Required task: Give back every line of the listing below word for word, leaving out the pictures.

Data supplied:

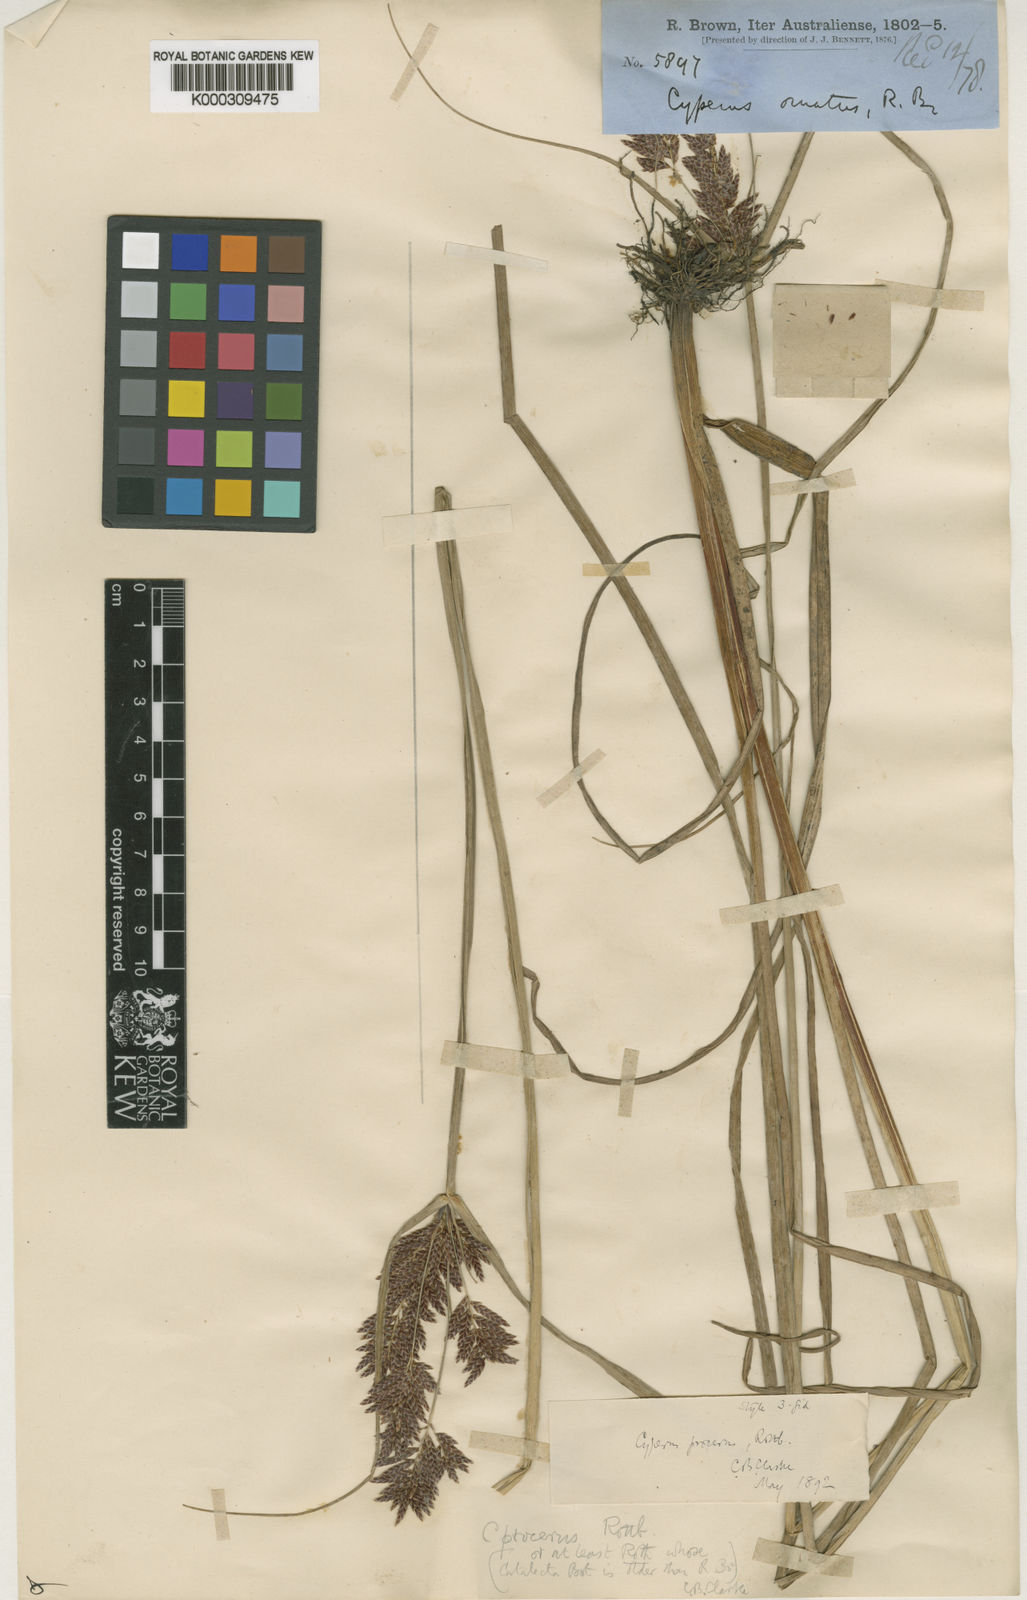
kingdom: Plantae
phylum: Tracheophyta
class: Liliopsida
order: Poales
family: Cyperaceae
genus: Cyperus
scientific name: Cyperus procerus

Exercise answer:
kingdom: Plantae
phylum: Tracheophyta
class: Liliopsida
order: Poales
family: Cyperaceae
genus: Cyperus
scientific name: Cyperus procerus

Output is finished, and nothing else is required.